[Extract provided]
※

Oh, makes sense. If you actually do have some idea what mistake you made, or one of them anyway, that's different. It's when you're having to "take responsibility" and admit that you're in the wrong for something that you see no way you could have avoided doing, or that you're sure you actually didn't do, that it gets tricky.
Am I irritated that I got cut off before I could find out what the actual problem was? Of course. One of my biggest, long standing triggers I've discovered is the feeling I am not being listened to.
Me too! (I knew that already.) That may be why I don't respond very much, except to want to scream, to all the advice about "you shouldn't be saying what you mean, you should be saying these things that you don't mean instead". And possibly why I needed to put that disclaimer at the top of this posting. If I'm only supposed to say things I don't mean, what's the point of me being in the channel at all? I might as well just leave them a tape recording of somebody else saying something else and be on my way.

※

[Available data]

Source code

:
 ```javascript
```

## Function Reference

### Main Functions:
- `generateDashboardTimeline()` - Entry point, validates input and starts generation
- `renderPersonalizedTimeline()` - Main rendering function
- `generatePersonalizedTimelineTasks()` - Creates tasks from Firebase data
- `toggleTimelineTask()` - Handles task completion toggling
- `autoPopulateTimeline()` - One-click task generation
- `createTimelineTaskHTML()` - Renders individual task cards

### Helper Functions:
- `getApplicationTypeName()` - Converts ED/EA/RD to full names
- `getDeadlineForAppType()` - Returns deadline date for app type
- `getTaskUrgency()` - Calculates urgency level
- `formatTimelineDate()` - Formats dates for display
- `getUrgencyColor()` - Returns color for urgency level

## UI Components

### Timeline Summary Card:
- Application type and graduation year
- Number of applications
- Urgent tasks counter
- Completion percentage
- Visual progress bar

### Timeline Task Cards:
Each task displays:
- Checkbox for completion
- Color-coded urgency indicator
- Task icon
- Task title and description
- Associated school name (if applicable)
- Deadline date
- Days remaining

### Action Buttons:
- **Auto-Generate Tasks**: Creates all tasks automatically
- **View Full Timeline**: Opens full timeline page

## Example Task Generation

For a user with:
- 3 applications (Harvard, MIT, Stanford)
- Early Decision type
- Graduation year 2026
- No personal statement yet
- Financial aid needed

※

[Task set]
1. Give the post about feeling unheard again, from "Am I irritated" up to and including "being listened to.", replacing "triggers" with "sore spots".
2. List every different contraction ending in "n't" that appears in the post about feeling unheard. Give each one only once.

[Responses in order]
1.
Am I irritated that I got cut off before I could find out what the actual problem was? Of course. One of my biggest, long standing sore spots I've discovered is the feeling I am not being listened to.

2. didn't, don't, shouldn't